Staunton, June 30 – Vladimir Putin and Donald Trump will find it hard to reach any hard and fast agreements at their upcoming summit in Helsinki not only because of objective circumstances which will make many such agreements impossible but also because the two men are so much alike, Vladimir Pastukhov says.
In an interview on the “Personally Yours” program of Ekho Moskvy, the Russian historian who now works at the University College of London draws that conclusion as well as offering penetrating comments on the current international system and some dangerous developments in Russia itself (echo.msk.ru/programs/personalnovash/2231020-echo/).
He says that in contrast to the recent past, he observes in the world “manifestations of Russophobia practically every day but those of Putinophilia practically every hour,” a pattern that the World Cup competition has encouraged but that may very well end soon, along with “the mini-football thaw” that the Kremlin has been showing to visitors in recent weeks.
Putin may try to keep this mini-thaw going “for some time,” Pastukhov says; but it will depend in large measure on the outcome of his upcoming meeting with Trump in Helsinki, a site he says was selected to echo the Helsinki Accords which Moscow viewed as a recognition of the post-1945 status quo in Europe.
But the chief reason for the meeting now, the historian says, is that each leader has “an enormous desire to reach an agreement with the other.” Despite that, they are going to find that difficult in the first instance because “these two personalities are unbelievably similar to one another.”

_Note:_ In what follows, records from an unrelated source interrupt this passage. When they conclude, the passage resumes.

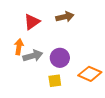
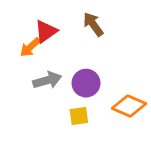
brown arrow: (65, 17) -> (93, 24), turned -114
orange arrow: (19, 47) -> (30, 47), moved, turned -140

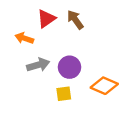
red triangle: (46, 31) -> (46, 19), moved
orange arrow: (30, 47) -> (24, 38), turned 60

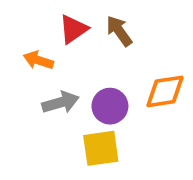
orange diamond: (104, 86) -> (165, 91), moved, turned -32
yellow square: (64, 94) -> (101, 148), size x1.5

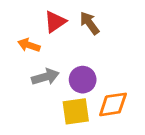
orange diamond: (165, 91) -> (113, 104), moved

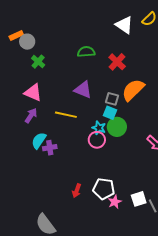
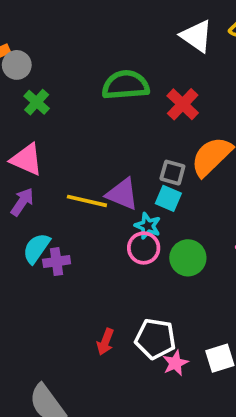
green semicircle: (86, 52) -> (126, 85), size x1.4
purple triangle: (83, 90) -> (122, 194), moved
green circle: (117, 127) -> (188, 258), moved

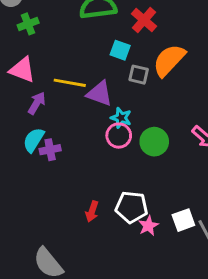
green cross: (37, 102) -> (28, 24), turned 30
cyan square: (168, 198) -> (120, 50), moved
yellow line: (87, 201) -> (70, 83), moved
purple arrow: (22, 202) -> (37, 103), moved

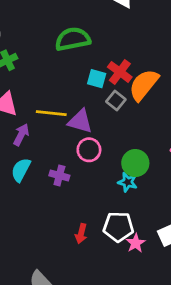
red cross: (144, 20) -> (120, 72), moved
gray square: (139, 75) -> (116, 100), turned 30
cyan star: (121, 118) -> (128, 182), moved
pink circle: (119, 136) -> (89, 150), moved
purple cross: (50, 150) -> (59, 175), moved, turned 30

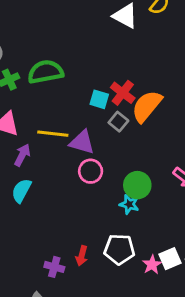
green semicircle: (73, 39) -> (45, 72), moved
purple cross: (59, 175) -> (54, 267), moved
pink star: (136, 243) -> (152, 265), moved

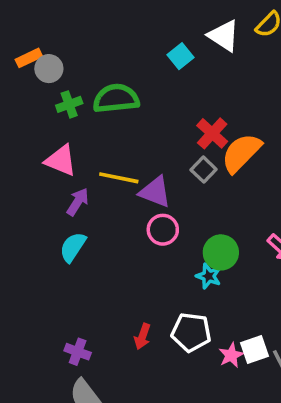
cyan square: (99, 99) -> (181, 56), moved, turned 30
purple cross: (54, 267) -> (78, 352), moved

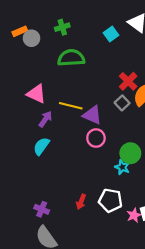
green cross: (69, 104) -> (62, 27), moved

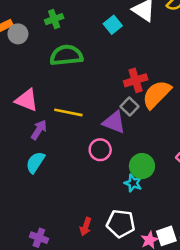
red cross: (128, 81) -> (136, 80), turned 30
purple triangle: (92, 115) -> (114, 122), moved

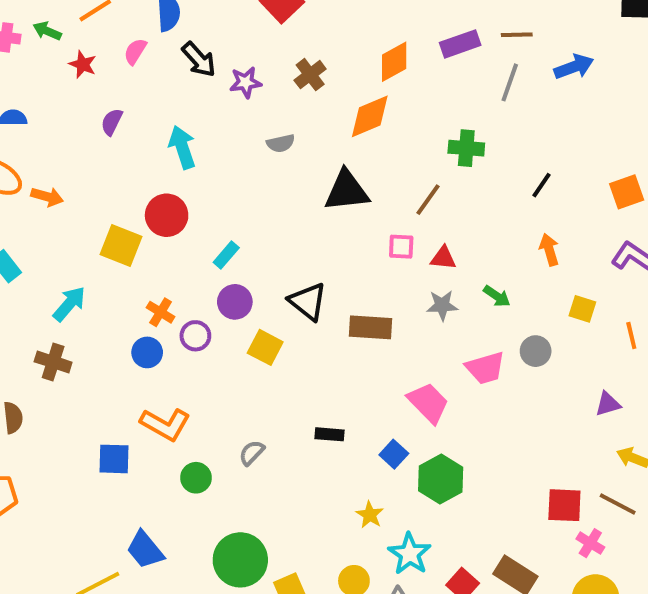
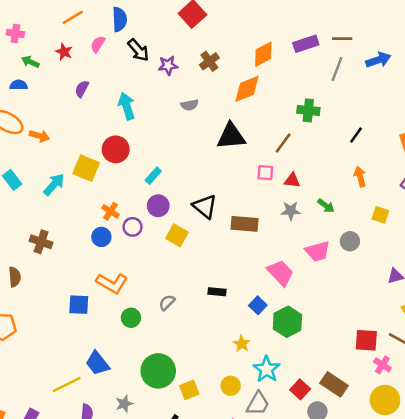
green arrow: (47, 31) -> (30, 62), moved
cyan arrow: (69, 304) -> (54, 185), moved

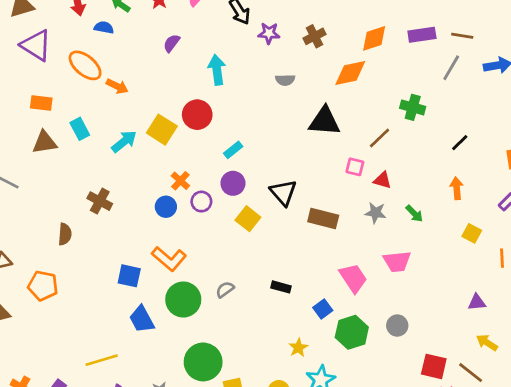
gray circle: (350, 241) -> (397, 326), moved
green circle: (131, 318) -> (183, 300), size x1.6
blue trapezoid: (97, 363) -> (142, 319), moved

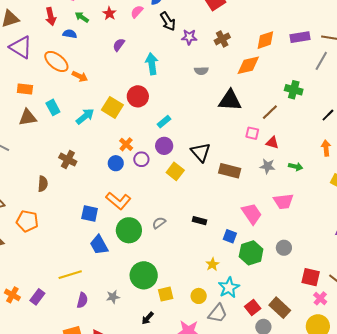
green arrow: (414, 213) -> (296, 167), turned -32
blue square: (323, 309) -> (230, 236), turned -32

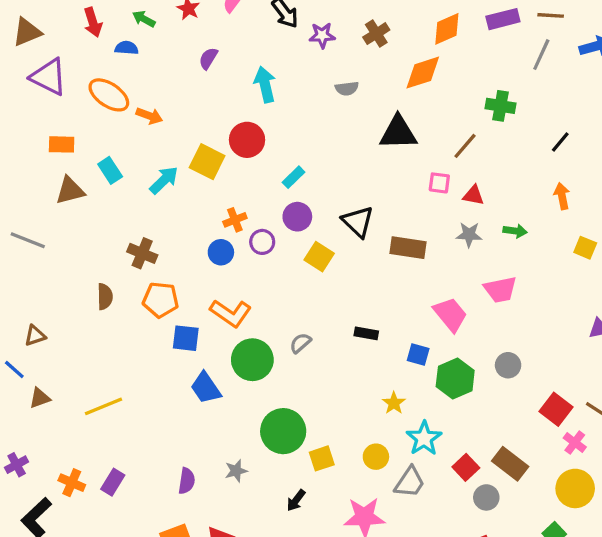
orange cross: (126, 144) -> (235, 220), turned 32
orange pentagon: (27, 221) -> (161, 300), moved
yellow line: (70, 275) -> (103, 406), moved
red square: (311, 277) -> (556, 409), turned 30

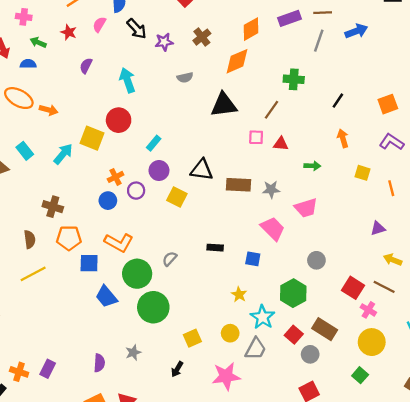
black triangle: (358, 222) -> (202, 170), turned -30
gray star: (469, 235) -> (271, 189), moved
green hexagon: (455, 379) -> (293, 293), moved
yellow line: (103, 406) -> (33, 274), moved
green circle: (283, 431) -> (153, 307), moved

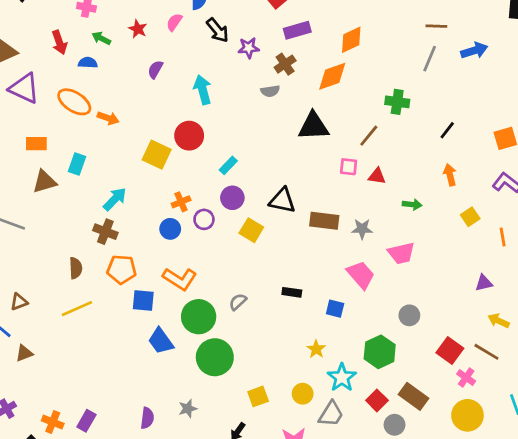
purple rectangle: (290, 18) -> (297, 30), moved
brown cross: (202, 37) -> (285, 64), moved
cyan rectangle: (25, 151) -> (77, 164), turned 54
cyan arrow: (63, 154) -> (115, 199), moved
yellow square: (362, 173) -> (470, 217), turned 35

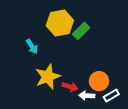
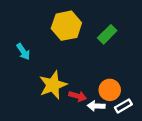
green rectangle: (81, 31) -> (107, 34), moved
cyan arrow: (32, 46) -> (23, 52), moved

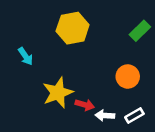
green rectangle: (107, 34) -> (140, 31), moved
orange circle: (110, 90) -> (128, 76), moved

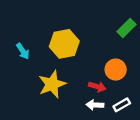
yellow hexagon: (73, 28) -> (64, 44), moved
red arrow: (85, 105) -> (97, 87), moved

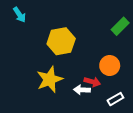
cyan arrow: (23, 51) -> (19, 15), moved
white arrow: (95, 105) -> (82, 90), moved

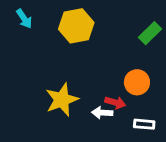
yellow hexagon: (61, 41) -> (76, 26), moved
white rectangle: (115, 99) -> (144, 124), turned 35

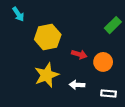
yellow hexagon: (76, 26) -> (48, 37), moved
red arrow: (115, 103) -> (79, 54), moved

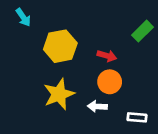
red arrow: (79, 54) -> (107, 56), moved
orange circle: (103, 62) -> (110, 82), moved

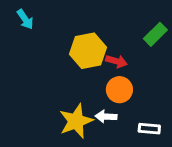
yellow hexagon: (60, 46) -> (88, 51), moved
yellow star: (59, 94) -> (76, 121), moved

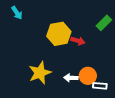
orange circle: (119, 90) -> (88, 76), moved
yellow star: (76, 121) -> (40, 73), moved

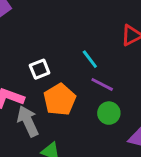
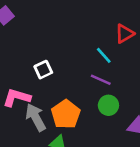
cyan line: (90, 59) -> (104, 55), moved
orange pentagon: (60, 100) -> (66, 114), moved

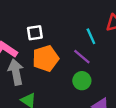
orange pentagon: (66, 114) -> (46, 58), moved

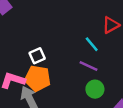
orange pentagon: (46, 58) -> (38, 78), moved, turned -30

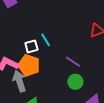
cyan line: (92, 44) -> (46, 40), moved

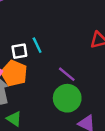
green circle: (75, 82) -> (67, 98), size x1.5

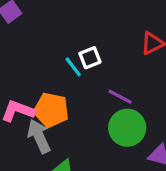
white square: (19, 51) -> (90, 58), moved

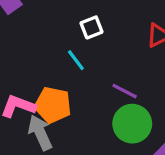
white square: (90, 58) -> (92, 27), moved

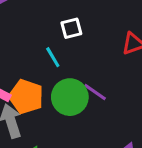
green circle: (132, 124) -> (70, 97), moved

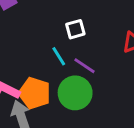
purple line: (95, 92) -> (85, 66), moved

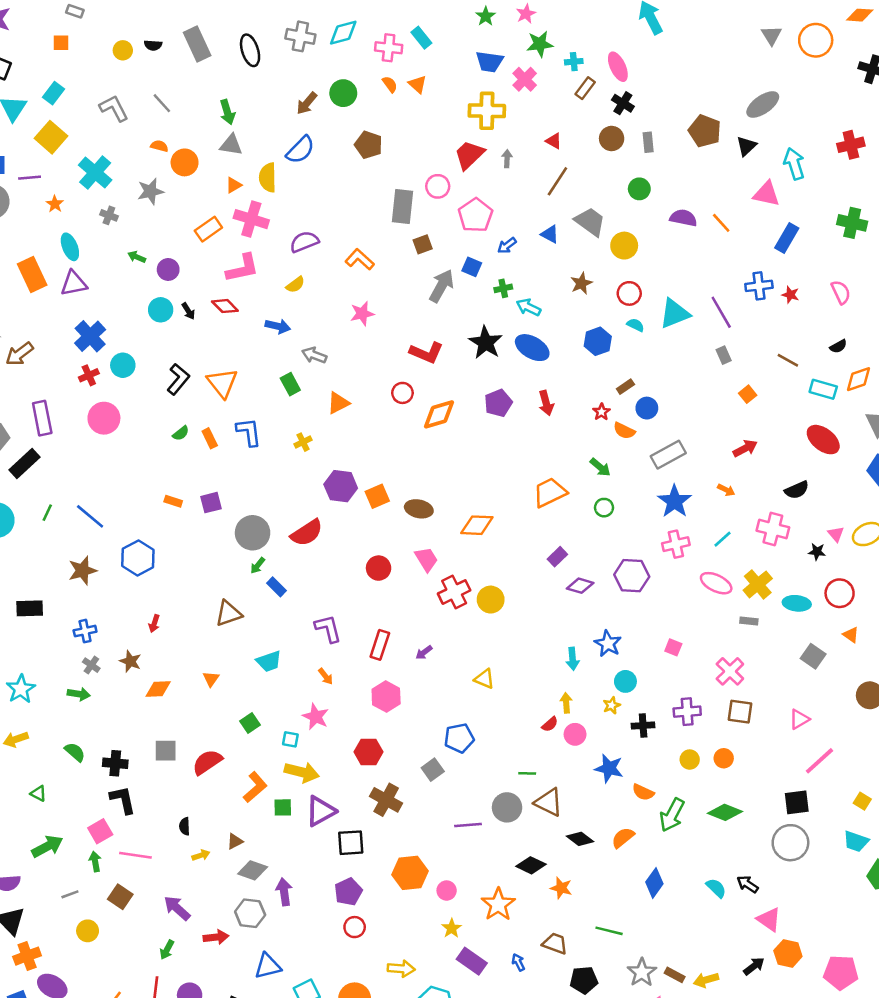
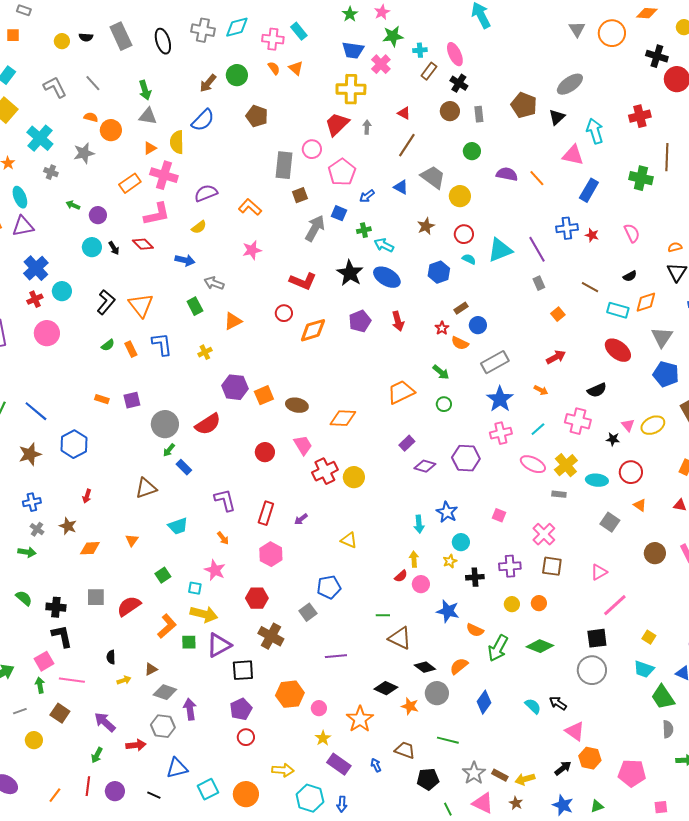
gray circle: (507, 807) -> (437, 693), moved

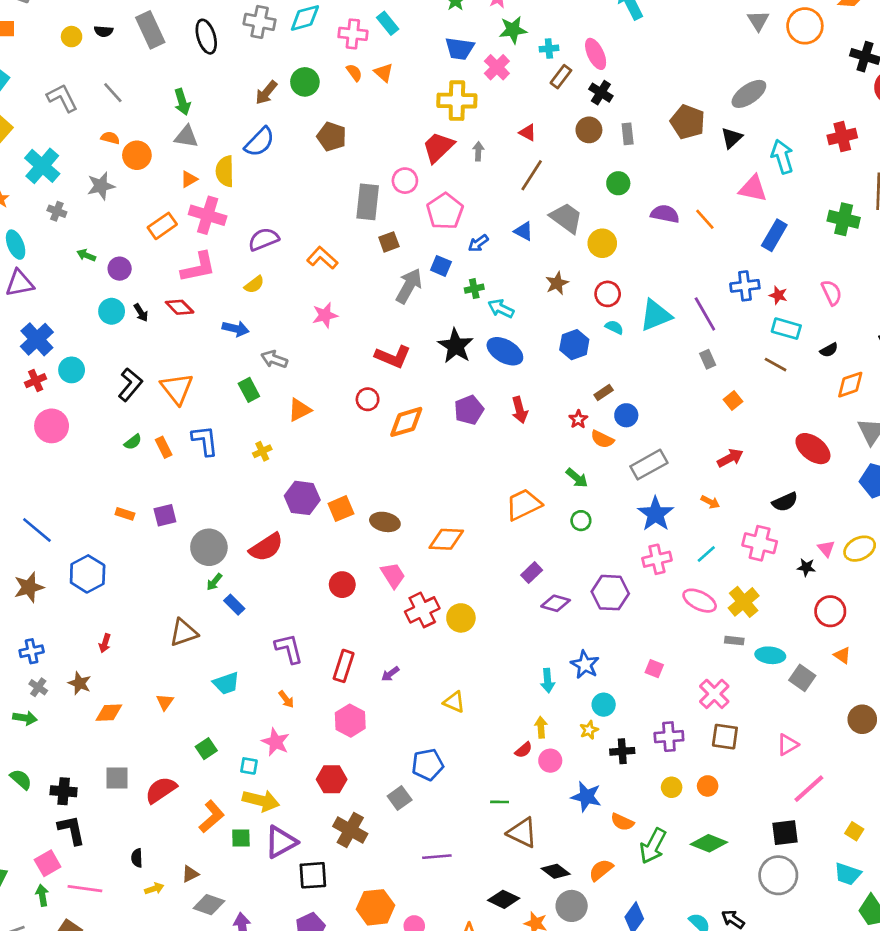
cyan rectangle: (618, 310) -> (786, 329), moved
cyan ellipse: (597, 480) -> (770, 655), moved

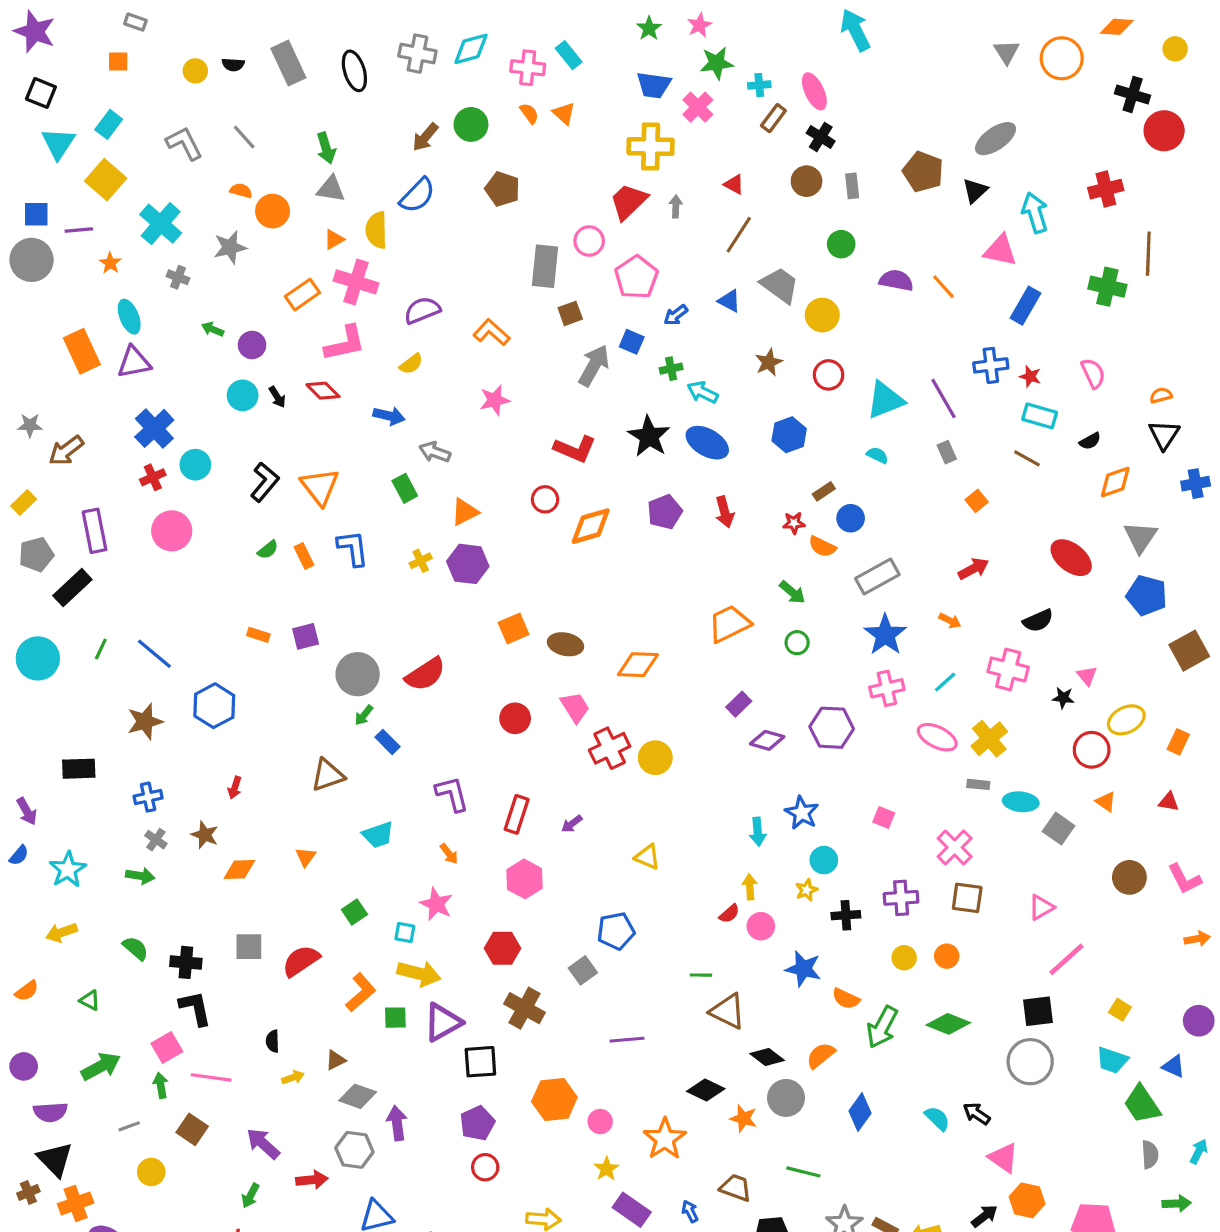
cyan semicircle: (614, 327) -> (877, 455), moved
red star: (578, 419) -> (794, 523), turned 30
purple hexagon: (302, 498) -> (468, 564), moved
yellow ellipse: (860, 549) -> (1126, 720), moved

Putin wants to “achieve a big deal in the framework of which it will be possible to guarantee the non-interference in the Wet in the domestic affairs of Russia and htus practically legalize the understandings” by which the Kremlin leader now runs his country, Pastukhov continues.
“In exchange,” he suggests, “Russia will promise to stop acting like a partisan fighter in the international arena and to engage instead in profitable trade” just as Soviet leaders hoped they would have the chance to do after the 1974 accords signed in the same city.
As for Trump, the historian argues, “he dreams of gaining the opportunity to rule just as things are ruled in Moscow!” He doesn’t have those chances now but he continues to seek them. At one level, they will not have any problem in finding “a common language” but at another, they won’t be able to reach agreements that go beyond declarations.
Many are now talking about a deal in Syria, Pastukhov says; but they forget that “Russia went into Syria with one single goal” – to force the United States to reach an agreement with it about Ukraine. For Putin, Syria and Ukraine are “a package deal.” And “Syria is simply an instrument” in that process.
Will Trump recognize Crimea as legitimately part of Russia as he has said he might? According to Pastukhov, that is unlikely because the US president is “not free to do so yet.” He isn’t, as much as he would like to be “’an American Putin,’” and if he were to make that concession, charges that he is “a Russian agent” would surface with new force.
Putin understands that full well, and his understanding will also play a role in preventing the breakthrough that he would otherwise pursue without stopping, the historian continues.
The summit nonetheless will have consequences, although perhaps not immediately. It will give rise to new hopes that agreements can come and even create “the illusion of serious movement forward.” But that is likely to backfire when it becomes obvious that this is not the case because “objective circumstances are against them.”
And then when disappointment sets it, that will lead to a snapback further than where things are today. “Understand that from love to hatred and back is a single step” and that this principle is reflected in “Russian-American relations today,” Pastukhov suggests.
Some have suggested that Trump and Putin will make some kind of alliance against Europe, he says. But he adds that “Trump in general is indifferent to the fate of the EU,” as long as it doesn’t cause any problems for him and the United States. But that attitude also has consequences for NATO and for the world.
Turning to the situation within Russia, Pastukhov says that “unfortunately, Putin isn’t running the country.” Rather, he trying to cope with “conflict situations that are constantly arising.” According to the historian, the Kremlin leader “isn’t running even the repressive process because repression has quietly and in an unnoticed way grown into terror.”
The situation is deteriorating rapidly, and if Khodorkovsky were in prison now, he wouldn’t be let out in large measure because the “illusions” that Putin and others had that the West would make concessions have ben dispelled. That is why Sentsov is being treated so differently.
But there is something else at work that is even more disturbing: the decisions about repression are no longer being made at the center. The renewed attacks on Dmitriyev in Karelia are the actions of local people who would not reverse what they are doing even if they were asked to do so by Moscow. They have too many equities in pursuing a conviction.